From Bruce Kelley and Darren Anstee, NETSCOUT | MWC Barcelona 2024 · · SiliconANGLE theCUBE
“The killer app hasn't been found yet. The application developers need to come along in the banking industry, the healthcare industry, and all these things. They'll talk about gaming. Well, will gamers want to pay, right? So I still think they got to figure out how to monetize.”
On , Bruce Kelley, Senior Vice President & Chief Technology Officer at NETSCOUT SYSTEMS INC, spoke about 5G adoption during Bruce Kelley and Darren Anstee, NETSCOUT | MWC Barcelona 2024 on SiliconANGLE theCUBE.

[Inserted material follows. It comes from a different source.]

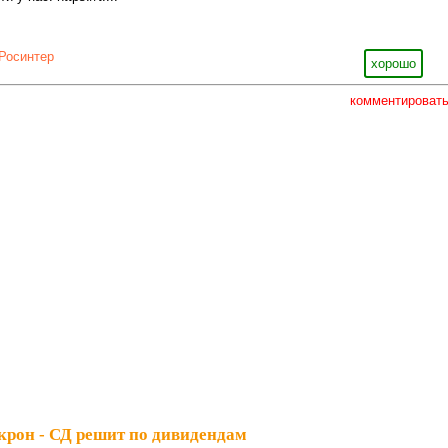
Росинтер
хорошо
комментироват
Акрон - СД решит по дивидендам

Bruce Kelley, Senior Vice President and Chief Technology Officer at Netscout, discussed the company's role in network observability and security during an interview at MWC Barcelona 2024. He described Netscout as a "smart data company" that provides high-definition visibility into subscriber activity on the largest networks globally, including 90% of tier-one carriers. Kelley noted that as 5G moves into the cloud, networks can "go blind" to east-west traffic between microservices, creating gaps that Netscout's technology aims to fill. He announced a partnership with Palo Alto Networks to feed Netscout's data into Palo Alto's solutions, characterizing Netscout's role as "detection" and Palo Alto's as "mitigation." Kelley also stated that 5G network slicing, which he described as building virtual networks over physical infrastructure, remains "three to five years away" due to market maturity and device availability, and that the "killer app" for 5G has not yet been found. In a 2017 interview, Kelley emphasized that Netscout's core mission is providing visibility to help carriers become more agile as they transition to cloud-based, software-defined networks. He noted that carriers are moving toward the model of large web players like Facebook and Google, using common hardware platforms and automation to roll out services quickly. Separately, in a 2018 sermon at a Deaf Baptist conference, Kelley spoke about holding fast to the King James Version of the Bible, rejecting evolution as "nonsense," and encouraging listeners to "seek the Lord, not the things of this world."